Negative interest rates: when the SNB taxes savings to defend the euro

What if the real problem wasn't the strength of the franc... but the fear of taking it on?
Every time the euro falters, the same thing happens: intervention, implicit threats, pressure on the national currency. Behind the technocratic vocabulary lies a simple reality - Swiss savings are once again being penalised in order to correct the weaknesses of others.
Here's why this logic is jeopardising our monetary sovereignty.

What if the real problem wasn't the strength of the franc... but the fear of taking it on?

Every time the euro falters, the same thing happens: intervention, implicit threats, pressure on the national currency. Behind the technocratic vocabulary lies a simple reality - Swiss savings are once again being penalised in order to correct the weaknesses of others.

Here's why this logic is jeopardising our monetary sovereignty.

The strong franc is not a problem. It's a signal.

When the euro approaches CHF 0.90, this is not an anomaly.

That's the market talking.

It's confidence in Swiss stability.

It's a flight from European monetary instability.

It's the search for a refuge from geopolitical tensions.

Punishing this confidence is tantamount to punishing discipline.

«Excessive appreciation»: a convenient argument

The formula is now well established:

a rapid and excessive appreciation of the franc should be «countered» to preserve price stability.

But let's look at the facts.

A strong franc lowers the price of imports: energy, raw materials and consumer goods.

It acts as a natural buffer against global inflation.

So where's the danger?

When the SNB talks about a threat to price stability, it is not talking about runaway inflation.

In fact, it is talking about inflation that is deemed to be... insufficient.

In other words:

the Swiss currency would be too stable.

Austrian logic, this reasoning is profoundly fallacious.

For Friedrich Hayek, stability does not mean artificially maintaining a general price level, but letting market signals reflect economic reality.

Lower prices thanks to a strong currency are not a threat. They are a gain in purchasing power.

To describe this dynamic as «excessive» is to pathologise virtue.

It is not the franc that is jeopardising price stability.

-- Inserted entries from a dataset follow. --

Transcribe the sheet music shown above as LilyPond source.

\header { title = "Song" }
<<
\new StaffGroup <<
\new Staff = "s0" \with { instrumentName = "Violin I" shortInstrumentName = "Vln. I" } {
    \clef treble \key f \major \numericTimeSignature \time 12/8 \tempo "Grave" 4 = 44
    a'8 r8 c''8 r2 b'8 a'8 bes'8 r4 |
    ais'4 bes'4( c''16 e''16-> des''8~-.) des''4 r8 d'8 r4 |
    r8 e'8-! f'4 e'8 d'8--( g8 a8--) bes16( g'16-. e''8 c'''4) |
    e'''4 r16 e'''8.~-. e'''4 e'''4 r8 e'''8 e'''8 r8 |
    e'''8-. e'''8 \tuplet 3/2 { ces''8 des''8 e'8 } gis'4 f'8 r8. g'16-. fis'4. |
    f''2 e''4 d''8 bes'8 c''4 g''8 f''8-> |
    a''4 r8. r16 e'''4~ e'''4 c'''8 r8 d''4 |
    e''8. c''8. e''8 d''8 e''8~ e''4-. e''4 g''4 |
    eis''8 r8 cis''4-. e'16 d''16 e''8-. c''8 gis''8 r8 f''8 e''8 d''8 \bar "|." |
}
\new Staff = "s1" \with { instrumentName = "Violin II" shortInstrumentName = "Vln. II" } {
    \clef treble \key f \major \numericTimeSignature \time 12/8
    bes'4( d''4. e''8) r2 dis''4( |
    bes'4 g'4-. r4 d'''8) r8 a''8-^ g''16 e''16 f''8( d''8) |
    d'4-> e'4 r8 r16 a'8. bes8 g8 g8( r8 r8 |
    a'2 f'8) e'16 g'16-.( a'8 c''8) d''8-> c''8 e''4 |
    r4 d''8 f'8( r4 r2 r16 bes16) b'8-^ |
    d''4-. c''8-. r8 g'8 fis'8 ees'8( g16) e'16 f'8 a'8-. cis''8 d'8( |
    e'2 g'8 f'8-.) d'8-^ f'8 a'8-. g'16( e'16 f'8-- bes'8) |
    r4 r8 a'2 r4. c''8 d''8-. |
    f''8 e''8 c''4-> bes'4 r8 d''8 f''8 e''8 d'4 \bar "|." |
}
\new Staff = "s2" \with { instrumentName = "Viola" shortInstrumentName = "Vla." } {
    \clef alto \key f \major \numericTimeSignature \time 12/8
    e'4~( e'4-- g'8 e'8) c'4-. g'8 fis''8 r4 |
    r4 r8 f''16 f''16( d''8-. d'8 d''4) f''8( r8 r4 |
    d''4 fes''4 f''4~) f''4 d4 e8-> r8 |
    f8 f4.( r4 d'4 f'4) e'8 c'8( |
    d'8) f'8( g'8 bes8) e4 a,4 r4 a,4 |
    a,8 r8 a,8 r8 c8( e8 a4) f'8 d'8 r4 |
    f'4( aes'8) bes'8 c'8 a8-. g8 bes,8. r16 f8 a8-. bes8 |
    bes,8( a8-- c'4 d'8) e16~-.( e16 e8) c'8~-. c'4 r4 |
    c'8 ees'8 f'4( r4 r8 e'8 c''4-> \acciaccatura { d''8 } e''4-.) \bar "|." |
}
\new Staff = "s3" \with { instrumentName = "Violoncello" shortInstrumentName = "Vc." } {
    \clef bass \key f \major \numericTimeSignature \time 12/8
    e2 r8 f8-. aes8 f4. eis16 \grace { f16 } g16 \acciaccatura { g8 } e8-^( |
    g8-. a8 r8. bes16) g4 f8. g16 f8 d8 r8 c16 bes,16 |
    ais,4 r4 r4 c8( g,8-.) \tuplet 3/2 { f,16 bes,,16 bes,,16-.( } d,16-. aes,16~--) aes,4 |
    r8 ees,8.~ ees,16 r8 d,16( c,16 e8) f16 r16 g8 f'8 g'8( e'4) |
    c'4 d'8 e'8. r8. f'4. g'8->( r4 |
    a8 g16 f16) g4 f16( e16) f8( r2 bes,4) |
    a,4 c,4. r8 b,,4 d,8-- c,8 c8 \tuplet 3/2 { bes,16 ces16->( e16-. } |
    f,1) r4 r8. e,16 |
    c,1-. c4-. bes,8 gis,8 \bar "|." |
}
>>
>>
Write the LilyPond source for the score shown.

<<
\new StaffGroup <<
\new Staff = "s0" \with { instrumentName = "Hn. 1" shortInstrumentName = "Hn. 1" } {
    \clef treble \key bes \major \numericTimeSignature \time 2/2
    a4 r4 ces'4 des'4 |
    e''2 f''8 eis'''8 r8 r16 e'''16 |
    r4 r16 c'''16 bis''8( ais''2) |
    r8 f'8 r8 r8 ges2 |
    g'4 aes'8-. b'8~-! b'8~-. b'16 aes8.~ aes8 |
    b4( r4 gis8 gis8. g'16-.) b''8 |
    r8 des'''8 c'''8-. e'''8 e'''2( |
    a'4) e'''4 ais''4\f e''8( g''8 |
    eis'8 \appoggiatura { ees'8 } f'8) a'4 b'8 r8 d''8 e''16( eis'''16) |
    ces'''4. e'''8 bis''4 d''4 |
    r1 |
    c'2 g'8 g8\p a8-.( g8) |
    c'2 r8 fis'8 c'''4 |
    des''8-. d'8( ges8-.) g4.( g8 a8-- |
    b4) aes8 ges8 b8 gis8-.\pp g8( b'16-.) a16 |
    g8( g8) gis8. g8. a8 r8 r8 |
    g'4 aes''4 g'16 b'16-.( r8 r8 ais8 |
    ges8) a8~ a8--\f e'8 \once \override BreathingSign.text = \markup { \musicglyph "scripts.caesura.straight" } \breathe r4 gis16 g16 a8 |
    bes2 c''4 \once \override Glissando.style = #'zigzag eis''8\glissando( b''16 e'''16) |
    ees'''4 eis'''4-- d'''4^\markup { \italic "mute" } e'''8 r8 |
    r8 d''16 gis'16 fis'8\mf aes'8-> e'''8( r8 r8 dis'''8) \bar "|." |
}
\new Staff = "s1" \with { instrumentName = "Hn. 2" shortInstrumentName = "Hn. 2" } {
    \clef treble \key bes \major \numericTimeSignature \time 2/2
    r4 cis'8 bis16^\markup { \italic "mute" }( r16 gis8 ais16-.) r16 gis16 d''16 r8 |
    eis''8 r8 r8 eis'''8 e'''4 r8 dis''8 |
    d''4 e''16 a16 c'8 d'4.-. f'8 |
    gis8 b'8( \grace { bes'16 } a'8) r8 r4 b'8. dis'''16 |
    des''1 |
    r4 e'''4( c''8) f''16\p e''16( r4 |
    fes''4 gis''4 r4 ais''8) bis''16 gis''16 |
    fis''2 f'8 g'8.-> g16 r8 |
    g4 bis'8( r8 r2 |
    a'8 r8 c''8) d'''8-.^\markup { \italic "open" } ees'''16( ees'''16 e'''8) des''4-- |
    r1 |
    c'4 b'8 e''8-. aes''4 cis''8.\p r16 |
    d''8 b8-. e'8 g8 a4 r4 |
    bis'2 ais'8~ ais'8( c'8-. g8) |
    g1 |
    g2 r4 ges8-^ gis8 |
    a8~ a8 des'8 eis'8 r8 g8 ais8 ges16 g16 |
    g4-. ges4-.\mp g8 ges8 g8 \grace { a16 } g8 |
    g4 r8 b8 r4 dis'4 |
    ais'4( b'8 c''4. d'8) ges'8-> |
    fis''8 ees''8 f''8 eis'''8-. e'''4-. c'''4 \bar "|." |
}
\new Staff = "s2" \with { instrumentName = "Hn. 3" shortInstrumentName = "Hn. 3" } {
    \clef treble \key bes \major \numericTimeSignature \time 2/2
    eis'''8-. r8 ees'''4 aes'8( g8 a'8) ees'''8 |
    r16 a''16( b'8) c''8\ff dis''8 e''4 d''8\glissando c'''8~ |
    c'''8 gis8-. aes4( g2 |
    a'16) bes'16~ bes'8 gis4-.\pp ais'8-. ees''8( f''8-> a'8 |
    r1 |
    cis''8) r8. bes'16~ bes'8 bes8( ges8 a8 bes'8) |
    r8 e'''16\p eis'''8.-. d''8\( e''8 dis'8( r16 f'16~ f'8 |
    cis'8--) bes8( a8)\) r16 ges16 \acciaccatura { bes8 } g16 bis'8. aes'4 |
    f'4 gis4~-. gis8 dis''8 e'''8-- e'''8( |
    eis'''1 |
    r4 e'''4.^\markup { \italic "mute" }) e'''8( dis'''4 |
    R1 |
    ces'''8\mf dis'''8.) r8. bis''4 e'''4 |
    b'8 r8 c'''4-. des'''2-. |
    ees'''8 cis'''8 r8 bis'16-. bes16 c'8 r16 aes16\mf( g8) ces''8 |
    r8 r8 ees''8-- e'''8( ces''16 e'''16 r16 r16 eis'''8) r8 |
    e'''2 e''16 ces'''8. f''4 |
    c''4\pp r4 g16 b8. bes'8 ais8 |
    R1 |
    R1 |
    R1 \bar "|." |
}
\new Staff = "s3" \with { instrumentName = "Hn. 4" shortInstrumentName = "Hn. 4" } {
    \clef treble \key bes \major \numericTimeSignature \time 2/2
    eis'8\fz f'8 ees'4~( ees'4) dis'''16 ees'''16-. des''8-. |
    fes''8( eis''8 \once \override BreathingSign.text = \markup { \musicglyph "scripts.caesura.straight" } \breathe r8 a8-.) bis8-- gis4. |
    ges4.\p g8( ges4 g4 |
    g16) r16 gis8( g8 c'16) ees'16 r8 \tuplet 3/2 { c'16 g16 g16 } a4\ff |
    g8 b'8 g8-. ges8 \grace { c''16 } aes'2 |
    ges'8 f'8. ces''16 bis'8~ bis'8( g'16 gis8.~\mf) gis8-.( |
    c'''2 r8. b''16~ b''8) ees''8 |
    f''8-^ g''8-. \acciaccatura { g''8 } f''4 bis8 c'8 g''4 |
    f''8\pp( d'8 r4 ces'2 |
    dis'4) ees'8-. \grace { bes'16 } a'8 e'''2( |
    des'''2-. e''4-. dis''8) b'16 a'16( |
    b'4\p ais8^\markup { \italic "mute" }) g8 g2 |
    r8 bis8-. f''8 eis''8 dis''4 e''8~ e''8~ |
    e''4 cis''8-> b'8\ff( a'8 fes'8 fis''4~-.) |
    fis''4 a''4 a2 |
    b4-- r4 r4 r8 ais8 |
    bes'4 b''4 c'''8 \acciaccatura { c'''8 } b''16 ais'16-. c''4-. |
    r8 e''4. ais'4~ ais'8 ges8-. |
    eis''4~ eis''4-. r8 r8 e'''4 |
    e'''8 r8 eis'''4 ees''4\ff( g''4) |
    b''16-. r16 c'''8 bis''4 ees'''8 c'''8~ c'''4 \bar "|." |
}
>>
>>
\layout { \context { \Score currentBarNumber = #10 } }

It is repeated intervention that creates imbalances - artificial expansion of the balance sheet, asset distortions, dependence on foreign markets.

The truth is simpler:

A strong franc exposes the weaknesses of weaker currencies.

And that's disturbing.

Negative rates: the invisible tax

Between 2015 and 2022, the SNB imposed a key rate of -0.75 %.

Consequences:

  • Massive erosion of returns on savings
  • Soaring property prices
  • Distortions in pension funds
  • Artificial overvaluation of financial assets

The SNB has accumulated a balance sheet of almost CHF 1,000 billion, including hundreds of billions in foreign securities.

Even today, exposure to US assets exceeds CHF 360 billion.

This means:

⮕ Dependence on foreign currency cycles

⮕ Geopolitical vulnerability

⮕ Socialisation of potential losses

The Austrian school explained it a century ago

For Ludwig von Mises, the manipulation of interest rates is the root of artificial cycles.

For Friedrich Hayek, artificially low interest rates destroy the healthy structure of capital.

An interest rate is not a political button.

It's a prize.

The price of time.

When you falsify it, you falsify the whole economy.

Ferdinand Lips had warned

Ferdinand Lips reminded us that monetary solidity is at the heart of sovereignty.

Weakening our currency to support that of others means diluting our own independence.

The strong franc is a reward for Swiss budgetary discipline.

To fight against it is to deny our model.

Defending 90 centimes?

We are already hearing talk of a «fatal» threshold.

But fatal for whom?

For unsuitable industry?

For export strategies dependent on weak currencies?

Or for an interventionist approach that rejects the market signal?

The Confederation has never prospered by manipulating its currency.

It has thrived on stability, neutrality and responsibility.

Conclusion

The strength of the franc is not a danger.

It's a worldwide vote in favour of Switzerland.

Taxing savings, manipulating currency markets and inflating a colossal balance sheet to weaken its own currency is not a strategy of sovereignty.

It's an admission of weakness.

If Switzerland wants to remain independent, it must stop apologising for being stable.